One scenario in particular stands out in the studies: a son with an absent or neglectful father and overly controlling mother. His dependence on her is infused with hostility. Our first common-sense reaction — he must be sick to kill his own mother — isn’t all wrong. Many indeed suffer from mental illness and personality disorders. But the studies have found mental illness isn’t consistently a driving force except among older killers. The younger ones — Lanza was 20; Tim was 21; both acted more like kids — are often very bright, successful students, never in trouble, who privately seethe until the frustrations boil over in cases of extreme overkill. As researchers Kathleen Heide and Autumn Frei termed it, these are “long-term dysfunctional relationships that culminated in violence.”

While older killers fit the common image of dysfunction — think raging drunks or psychotics whose domestic-abuse impulses turn deadly — younger offenders tend toward the Lanza personality type, at least what we know of him so far: troubled misfits. By comparison, Tim — admittedly a painfully shy, awkward kid — looks downright well-adjusted by comparison to the brooding, scary Lanza. Still, Pam Ginocchetti’s micromanagement of his life walked her dutiful son into a trap common for mother-killers. William Holcomb, in “Matricide: Primal Aggression in Search of Self-Affirmation,” theorized from the studies he reviewed that shame at being controlled and belittled transforms into a perceived threat. The son fears his very identity is under attack. He sees no escape other than through suicide, matricide, or both.

Some plan their attack, while others act spontaneously. Lanza reportedly tried to buy a gun before turning his mother’s weapons on her and then leaving the house to stalk his other victims.
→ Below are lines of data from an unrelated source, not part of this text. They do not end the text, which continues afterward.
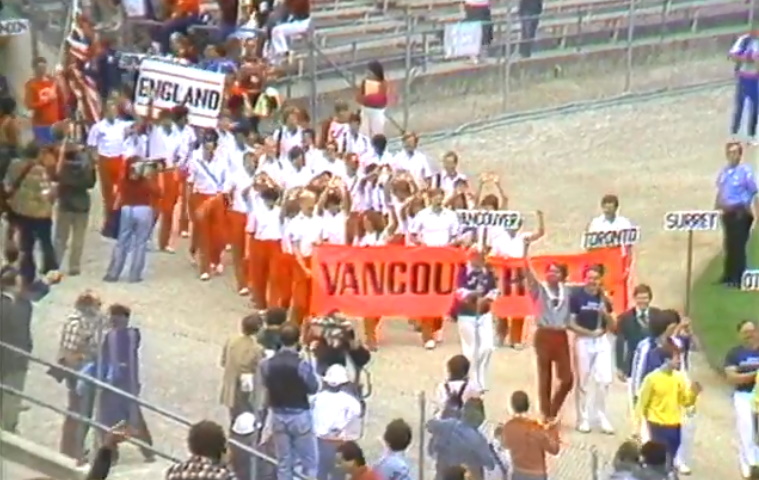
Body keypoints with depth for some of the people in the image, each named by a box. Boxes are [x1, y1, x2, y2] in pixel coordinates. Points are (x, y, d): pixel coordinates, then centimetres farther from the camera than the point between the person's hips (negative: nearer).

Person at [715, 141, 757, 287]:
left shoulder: (746, 171, -11)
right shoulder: (724, 171, 9)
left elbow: (754, 194, -10)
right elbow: (720, 192, 19)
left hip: (741, 213, -7)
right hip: (727, 213, 7)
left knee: (738, 245, -6)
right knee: (729, 245, 13)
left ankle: (738, 278, -2)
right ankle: (728, 276, 21)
Although Tim had fantasized before about killing Pam, he didn’t plot his crime. He lost control in an instant and reached for kitchen knives. Some confine their violence to the home and a single victim, while others, tragically, do not.

The anomalies and mysteries of this less-than-precise science inhibit neatly prescribed outcomes in criminal courts. For one thing, the psychological motivations I’ve described most likely fall far short of the legal standard for an insanity defense, as they did in Tim’s case. But by learning the mother-son narrative — insisting on a detailed understanding, rather than resorting to casual labels (“evil,” “nuts”) — we make more sense of the seeming senselessness.

Special thanks to Kate Szrom for her research assistance on matricide and to the Newhouse School for providing me with such a talented graduate researcher. I also owe a debt of gratitude to Dr. James Knoll, the prosecution’s forensic psychiatrist in Tim’s case, for the extensive research of matricide that appears in his evaluation of Tim.